Problem description: Within the entries below, the lines from the one with "remote control [205,804,236,833]" through the one with "- potted plant [48,513,206,680]" are to be set down exactly, both ends kept.

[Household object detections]
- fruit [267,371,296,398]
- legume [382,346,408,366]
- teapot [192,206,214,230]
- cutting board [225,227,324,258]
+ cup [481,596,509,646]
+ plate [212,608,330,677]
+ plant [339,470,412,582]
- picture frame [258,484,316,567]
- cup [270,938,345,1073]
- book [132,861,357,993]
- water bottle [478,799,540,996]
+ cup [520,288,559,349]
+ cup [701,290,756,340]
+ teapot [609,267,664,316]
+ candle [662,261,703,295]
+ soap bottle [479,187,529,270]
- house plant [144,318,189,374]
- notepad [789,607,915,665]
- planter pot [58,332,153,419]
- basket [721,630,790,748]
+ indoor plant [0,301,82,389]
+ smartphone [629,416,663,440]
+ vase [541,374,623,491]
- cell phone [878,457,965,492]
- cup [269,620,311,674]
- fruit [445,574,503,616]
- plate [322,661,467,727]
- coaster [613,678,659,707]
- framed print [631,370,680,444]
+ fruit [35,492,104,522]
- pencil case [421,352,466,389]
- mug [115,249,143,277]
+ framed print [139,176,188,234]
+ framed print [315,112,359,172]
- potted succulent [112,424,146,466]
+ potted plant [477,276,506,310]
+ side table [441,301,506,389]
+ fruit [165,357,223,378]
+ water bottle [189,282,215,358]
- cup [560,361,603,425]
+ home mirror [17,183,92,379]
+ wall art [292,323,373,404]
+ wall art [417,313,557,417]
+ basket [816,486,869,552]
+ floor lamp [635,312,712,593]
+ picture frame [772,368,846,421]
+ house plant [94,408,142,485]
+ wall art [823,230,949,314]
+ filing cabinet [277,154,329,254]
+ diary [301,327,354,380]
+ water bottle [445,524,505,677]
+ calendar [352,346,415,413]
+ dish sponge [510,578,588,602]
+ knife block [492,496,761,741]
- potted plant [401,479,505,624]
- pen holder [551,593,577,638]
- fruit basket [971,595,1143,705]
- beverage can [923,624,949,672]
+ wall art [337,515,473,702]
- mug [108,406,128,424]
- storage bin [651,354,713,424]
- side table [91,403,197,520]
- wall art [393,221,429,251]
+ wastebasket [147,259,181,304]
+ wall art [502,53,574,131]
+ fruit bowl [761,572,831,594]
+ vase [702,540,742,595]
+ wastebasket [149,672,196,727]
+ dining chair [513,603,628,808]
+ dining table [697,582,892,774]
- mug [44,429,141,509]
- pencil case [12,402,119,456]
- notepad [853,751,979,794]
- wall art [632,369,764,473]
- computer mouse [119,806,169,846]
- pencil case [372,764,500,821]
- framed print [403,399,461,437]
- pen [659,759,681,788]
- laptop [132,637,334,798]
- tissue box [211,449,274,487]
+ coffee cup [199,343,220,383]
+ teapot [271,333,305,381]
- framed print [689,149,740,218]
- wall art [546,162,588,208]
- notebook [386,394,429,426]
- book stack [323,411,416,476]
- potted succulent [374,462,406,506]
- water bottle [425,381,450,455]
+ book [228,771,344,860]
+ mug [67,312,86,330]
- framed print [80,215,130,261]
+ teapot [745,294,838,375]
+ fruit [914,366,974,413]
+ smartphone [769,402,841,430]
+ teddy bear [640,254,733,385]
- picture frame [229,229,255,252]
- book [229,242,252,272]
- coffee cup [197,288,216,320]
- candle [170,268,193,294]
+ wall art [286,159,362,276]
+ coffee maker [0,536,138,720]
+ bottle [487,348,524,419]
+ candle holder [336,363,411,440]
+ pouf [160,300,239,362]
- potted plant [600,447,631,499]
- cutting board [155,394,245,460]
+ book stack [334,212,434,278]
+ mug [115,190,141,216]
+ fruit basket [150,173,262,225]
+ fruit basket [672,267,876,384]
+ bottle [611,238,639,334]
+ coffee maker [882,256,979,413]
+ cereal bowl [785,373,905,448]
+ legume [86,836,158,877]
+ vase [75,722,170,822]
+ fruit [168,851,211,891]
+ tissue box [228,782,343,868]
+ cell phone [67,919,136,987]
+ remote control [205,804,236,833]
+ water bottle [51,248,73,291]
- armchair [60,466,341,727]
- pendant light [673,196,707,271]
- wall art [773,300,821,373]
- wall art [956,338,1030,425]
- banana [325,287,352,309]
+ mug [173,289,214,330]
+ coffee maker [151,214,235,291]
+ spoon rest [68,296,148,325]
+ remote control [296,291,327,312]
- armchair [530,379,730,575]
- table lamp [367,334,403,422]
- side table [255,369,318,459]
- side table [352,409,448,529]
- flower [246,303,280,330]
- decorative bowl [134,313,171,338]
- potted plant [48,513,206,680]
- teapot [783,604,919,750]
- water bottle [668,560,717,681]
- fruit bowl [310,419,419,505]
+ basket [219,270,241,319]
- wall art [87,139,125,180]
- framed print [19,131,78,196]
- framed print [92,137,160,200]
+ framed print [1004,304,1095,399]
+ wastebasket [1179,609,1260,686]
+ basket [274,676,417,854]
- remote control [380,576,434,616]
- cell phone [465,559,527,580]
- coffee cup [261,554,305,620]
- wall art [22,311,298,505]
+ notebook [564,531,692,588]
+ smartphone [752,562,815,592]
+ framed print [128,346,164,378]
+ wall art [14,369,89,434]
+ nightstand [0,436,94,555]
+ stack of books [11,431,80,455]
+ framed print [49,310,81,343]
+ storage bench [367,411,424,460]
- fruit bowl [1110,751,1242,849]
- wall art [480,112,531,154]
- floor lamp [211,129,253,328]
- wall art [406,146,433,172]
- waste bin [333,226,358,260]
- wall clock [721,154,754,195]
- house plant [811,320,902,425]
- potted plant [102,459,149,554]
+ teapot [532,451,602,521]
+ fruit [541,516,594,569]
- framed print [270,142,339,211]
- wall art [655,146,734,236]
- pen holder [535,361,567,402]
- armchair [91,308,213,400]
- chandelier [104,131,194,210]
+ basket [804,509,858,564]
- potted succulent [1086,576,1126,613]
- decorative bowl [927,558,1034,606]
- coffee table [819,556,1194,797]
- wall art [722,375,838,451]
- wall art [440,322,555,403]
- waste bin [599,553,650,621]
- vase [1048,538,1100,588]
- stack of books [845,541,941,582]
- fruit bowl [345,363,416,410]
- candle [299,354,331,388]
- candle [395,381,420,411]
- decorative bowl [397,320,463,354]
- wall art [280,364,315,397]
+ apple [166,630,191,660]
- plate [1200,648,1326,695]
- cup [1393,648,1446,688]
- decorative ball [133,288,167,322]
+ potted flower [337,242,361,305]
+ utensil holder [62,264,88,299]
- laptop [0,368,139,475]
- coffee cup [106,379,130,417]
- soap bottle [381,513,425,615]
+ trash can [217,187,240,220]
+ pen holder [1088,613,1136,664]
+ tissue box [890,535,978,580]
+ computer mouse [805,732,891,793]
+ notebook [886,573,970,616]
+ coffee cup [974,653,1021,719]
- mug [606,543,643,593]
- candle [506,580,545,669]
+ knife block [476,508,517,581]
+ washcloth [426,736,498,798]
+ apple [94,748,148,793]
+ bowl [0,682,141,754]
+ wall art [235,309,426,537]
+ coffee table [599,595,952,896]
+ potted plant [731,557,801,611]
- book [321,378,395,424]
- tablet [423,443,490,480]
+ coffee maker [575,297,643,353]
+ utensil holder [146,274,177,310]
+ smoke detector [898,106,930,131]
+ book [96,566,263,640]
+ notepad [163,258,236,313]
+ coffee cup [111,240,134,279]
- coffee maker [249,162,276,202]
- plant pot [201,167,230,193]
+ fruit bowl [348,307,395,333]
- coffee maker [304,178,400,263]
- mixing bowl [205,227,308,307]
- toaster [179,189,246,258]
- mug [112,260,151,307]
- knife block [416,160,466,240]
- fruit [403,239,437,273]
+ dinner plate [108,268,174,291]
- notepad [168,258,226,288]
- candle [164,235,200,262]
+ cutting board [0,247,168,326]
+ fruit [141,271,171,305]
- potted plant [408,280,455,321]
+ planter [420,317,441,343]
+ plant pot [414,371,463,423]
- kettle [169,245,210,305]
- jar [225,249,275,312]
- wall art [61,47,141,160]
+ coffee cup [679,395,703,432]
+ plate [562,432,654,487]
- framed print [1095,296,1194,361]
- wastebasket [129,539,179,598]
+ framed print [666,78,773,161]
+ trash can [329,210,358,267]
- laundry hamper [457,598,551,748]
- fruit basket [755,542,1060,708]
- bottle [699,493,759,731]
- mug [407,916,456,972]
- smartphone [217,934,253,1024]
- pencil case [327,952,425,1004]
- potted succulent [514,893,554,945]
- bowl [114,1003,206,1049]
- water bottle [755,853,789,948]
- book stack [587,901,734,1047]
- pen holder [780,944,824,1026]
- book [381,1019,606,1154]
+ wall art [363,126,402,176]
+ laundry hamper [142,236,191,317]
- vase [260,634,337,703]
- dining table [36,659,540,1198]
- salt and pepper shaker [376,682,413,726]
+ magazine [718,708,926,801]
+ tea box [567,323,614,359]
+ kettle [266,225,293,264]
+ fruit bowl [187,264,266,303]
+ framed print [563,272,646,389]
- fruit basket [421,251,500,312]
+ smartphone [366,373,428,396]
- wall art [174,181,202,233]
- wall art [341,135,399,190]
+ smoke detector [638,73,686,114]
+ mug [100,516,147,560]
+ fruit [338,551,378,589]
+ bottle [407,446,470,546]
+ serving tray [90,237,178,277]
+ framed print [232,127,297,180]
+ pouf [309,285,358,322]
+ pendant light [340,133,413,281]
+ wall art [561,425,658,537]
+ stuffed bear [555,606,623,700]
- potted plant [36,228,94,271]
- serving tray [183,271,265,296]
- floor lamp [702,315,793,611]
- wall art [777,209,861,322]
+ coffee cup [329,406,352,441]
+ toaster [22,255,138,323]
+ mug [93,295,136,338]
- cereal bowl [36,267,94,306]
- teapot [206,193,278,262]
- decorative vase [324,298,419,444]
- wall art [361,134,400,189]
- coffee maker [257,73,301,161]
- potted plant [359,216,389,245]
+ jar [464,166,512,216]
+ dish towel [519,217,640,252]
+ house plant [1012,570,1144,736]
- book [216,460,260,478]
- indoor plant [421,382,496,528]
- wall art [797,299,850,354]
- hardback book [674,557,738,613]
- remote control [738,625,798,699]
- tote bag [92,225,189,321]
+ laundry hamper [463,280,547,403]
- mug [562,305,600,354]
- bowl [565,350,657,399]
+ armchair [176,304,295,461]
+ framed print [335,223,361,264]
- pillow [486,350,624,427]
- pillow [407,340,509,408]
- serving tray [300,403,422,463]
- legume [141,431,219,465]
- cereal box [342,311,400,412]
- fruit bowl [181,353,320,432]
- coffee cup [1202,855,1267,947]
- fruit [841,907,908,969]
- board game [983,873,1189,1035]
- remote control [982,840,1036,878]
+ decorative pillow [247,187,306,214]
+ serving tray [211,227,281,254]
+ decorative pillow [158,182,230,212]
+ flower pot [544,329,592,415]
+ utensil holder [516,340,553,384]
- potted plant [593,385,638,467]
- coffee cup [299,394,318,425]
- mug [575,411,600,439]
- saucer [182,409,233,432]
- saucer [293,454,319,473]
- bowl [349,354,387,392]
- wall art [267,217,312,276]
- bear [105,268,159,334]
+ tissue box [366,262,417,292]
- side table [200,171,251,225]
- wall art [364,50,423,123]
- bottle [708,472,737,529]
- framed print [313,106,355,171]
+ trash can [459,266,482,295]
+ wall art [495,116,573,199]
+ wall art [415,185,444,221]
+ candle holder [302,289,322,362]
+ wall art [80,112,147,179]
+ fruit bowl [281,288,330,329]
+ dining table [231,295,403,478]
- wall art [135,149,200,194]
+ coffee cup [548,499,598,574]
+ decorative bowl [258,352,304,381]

Solution to this exercise:
+ remote control [205,804,236,833]
+ water bottle [51,248,73,291]
- armchair [60,466,341,727]
- pendant light [673,196,707,271]
- wall art [773,300,821,373]
- wall art [956,338,1030,425]
- banana [325,287,352,309]
+ mug [173,289,214,330]
+ coffee maker [151,214,235,291]
+ spoon rest [68,296,148,325]
+ remote control [296,291,327,312]
- armchair [530,379,730,575]
- table lamp [367,334,403,422]
- side table [255,369,318,459]
- side table [352,409,448,529]
- flower [246,303,280,330]
- decorative bowl [134,313,171,338]
- potted plant [48,513,206,680]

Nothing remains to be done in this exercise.